About the study
Frailomic is an international initiative that focuses on an under-researched area in frailty research by aiming to use biomarkers to determine the factors that convert frailty into disability. The main objective of the study is to develop clinical instruments that can predict the risk of frailty, improve the diagnostic accuracy of frailty in day-to-day practice and assess the prognosis of frailty in terms of disability and other adverse outcomes.
The Frailomic project is being conducted by a well-balanced consortium distributed over the individual tasks in the respective work packages. The FRAILOMIC consortium comprises of a total of 20 institutions from nine different countries (Austria, France, Germany, Italy, Spain, Switzerland, Sweden, the United Kingdom and the United States). The chief investigators for the study include:
– Professor Leocadio Rodríguez Mañas of the Hospital Universitario de Getafe, Madrid, Spain
– Professor Alan Sinclair of Diabetes Frail, Luton, UK.

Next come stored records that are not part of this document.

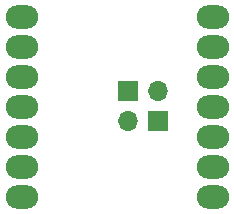
<source format=gbr>
%TF.GenerationSoftware,KiCad,Pcbnew,8.0.8-unknown-202501290020~8b811aa383~ubuntu22.04.1*%
%TF.CreationDate,2025-03-26T11:50:05+00:00*%
%TF.ProjectId,CONTROLLER_XIAO,434f4e54-524f-44c4-9c45-525f5849414f,rev?*%
%TF.SameCoordinates,Original*%
%TF.FileFunction,Soldermask,Bot*%
%TF.FilePolarity,Negative*%
%FSLAX46Y46*%
G04 Gerber Fmt 4.6, Leading zero omitted, Abs format (unit mm)*
G04 Created by KiCad (PCBNEW 8.0.8-unknown-202501290020~8b811aa383~ubuntu22.04.1) date 2025-03-26 11:50:05*
%MOMM*%
%LPD*%
G01*
G04 APERTURE LIST*
G04 Aperture macros list*
%AMRoundRect*
0 Rectangle with rounded corners*
0 $1 Rounding radius*
0 $2 $3 $4 $5 $6 $7 $8 $9 X,Y pos of 4 corners*
0 Add a 4 corners polygon primitive as box body*
4,1,4,$2,$3,$4,$5,$6,$7,$8,$9,$2,$3,0*
0 Add four circle primitives for the rounded corners*
1,1,$1+$1,$2,$3*
1,1,$1+$1,$4,$5*
1,1,$1+$1,$6,$7*
1,1,$1+$1,$8,$9*
0 Add four rect primitives between the rounded corners*
20,1,$1+$1,$2,$3,$4,$5,0*
20,1,$1+$1,$4,$5,$6,$7,0*
20,1,$1+$1,$6,$7,$8,$9,0*
20,1,$1+$1,$8,$9,$2,$3,0*%
G04 Aperture macros list end*
%ADD10R,1.700000X1.700000*%
%ADD11O,1.700000X1.700000*%
%ADD12RoundRect,1.000000X0.375000X0.000010X-0.375000X0.000010X-0.375000X-0.000010X0.375000X-0.000010X0*%
G04 APERTURE END LIST*
D10*
%TO.C,J3*%
X57460000Y-82860000D03*
D11*
X57460000Y-85400000D03*
%TD*%
D10*
%TO.C,J1*%
X60000000Y-85400000D03*
D11*
X60000000Y-82860000D03*
%TD*%
D12*
%TO.C,U2*%
X64665000Y-76621750D03*
X64665000Y-79161750D03*
X64665000Y-81701750D03*
X64665000Y-84241750D03*
X64665000Y-86781750D03*
X64665000Y-89321750D03*
X64665000Y-91861750D03*
X48500000Y-91861750D03*
X48500000Y-89321750D03*
X48500000Y-86781750D03*
X48500000Y-84241750D03*
X48500000Y-81701750D03*
X48500000Y-79161750D03*
X48500000Y-76621750D03*
%TD*%
M02*

</source>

– Professor José Viña of University of Valencia, Spain
The aim of the Frailomic initiative is to develop clinical instruments composed of clinical and laboratory biomarkers of frailty. The primary objectives of the project are:
- To improve the diagnostic accuracy of frailty in day-to-day practice
- To predict the risk of frailty
- To assess the prognosis of frailty in terms of disability and other adverse outcomes
Frailty is an age-associated syndrome characterised by an increased vulnerability to minor stressors, decreasing an older person’s ability to carry out activities of daily living. The prevalence of frailty in people aged over 65 years is high and tends to increase with age. Frailty is one of the main predictors of adverse outcomes in older people, including death, hospital admission, permanent institutionalisation, falls and disability. Frailty often precedes the development of disability, and therefore the early detection of frailty provides a crucial opportunity to intervene on the pathway leading to disability. Detecting frailty and intervening before it progresses to disability is increasingly necessary as the population ages. Testing the clinical practicality of the existing definition of frailty using a combination of clinical and laboratory biomarkers is therefore a fundamental process to prevent disability and subsequent deterioration of quality of life in our ageing population.

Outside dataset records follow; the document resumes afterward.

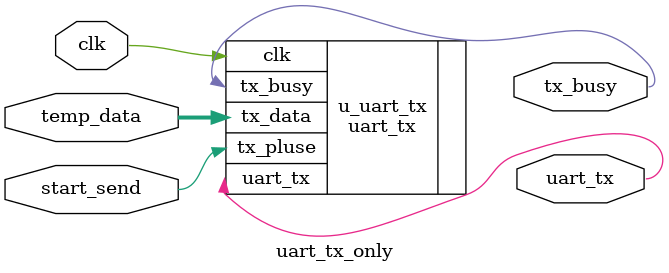
<source format=v>
`timescale 1ns / 1ps

module uart_tx_only #(
    parameter BPS_NUM = 16'd234  // 27MHz, 115200 bps
)(
    input         clk,
    input  [7:0]  temp_data,
    input         start_send,
    
    output        uart_tx,
    output        tx_busy
);

// Ö±½ÓÊµÀý»¯µ×²ãUART·¢ËÍÄ£¿é
uart_tx #(
    .BPS_NUM(BPS_NUM)
) u_uart_tx (
    .clk      (clk),
    .tx_data  (temp_data),
    .tx_pluse (start_send),
    .uart_tx  (uart_tx),
    .tx_busy  (tx_busy)
);

endmodule
</source>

The Frailomic initiative will involve the use of standardised and innovative technology in order to measure the levels of blood and urine biomarkers in up to 75,000 older participants from a total of eight different cohorts (Toledo Study of Healthy Ageing, ENRICA, Three-City-Bordeaux, InChianti, SardiNIA, LIFE Study, SAGE and COURAGE). The large number of participants incorporated into the project will allow testing of the research questions with high power and validity.
The Frailomic project comprises of two key phases, Phase 1 (the Exploratory phase) and Phase 2 (the Validation phase).
Phase 1 – Exploratory phase
Exploratory studies will be performed in order for biomarkers to be identified using blood and urine samples collected from approximately 75,000 older people. These findings will be combined with information on clinical biomarkers obtained from the same cohort in order to identify the biomarkers that predict the risk of frailty, detect frailty, and assess the progression of frailty. Various sub-studies will be performed in distinct populations throughout this phase, particularly older individuals with risk factors that make them more susceptible to develop frailty, for example those with cardiovascular disease.
Phase 2 – Validation phase
The predictive capacity, diagnostic accuracy and prognostic value of each biomarker identified in phase 1 will be assessed in phase 2. The primary aim of this phase is to produce statistical models that will integrate both laboratory and clinical biomarkers. The best fit models will be chosen following testing of the validity of the risk, diagnostic and prognostic biomarkers in the cohorts participating in phase 2. These models will aid in the development of ready-to-use kits to be used in clinical settings, helping to identify high risk individuals, to make a diagnosis and to assess how frailty will progress.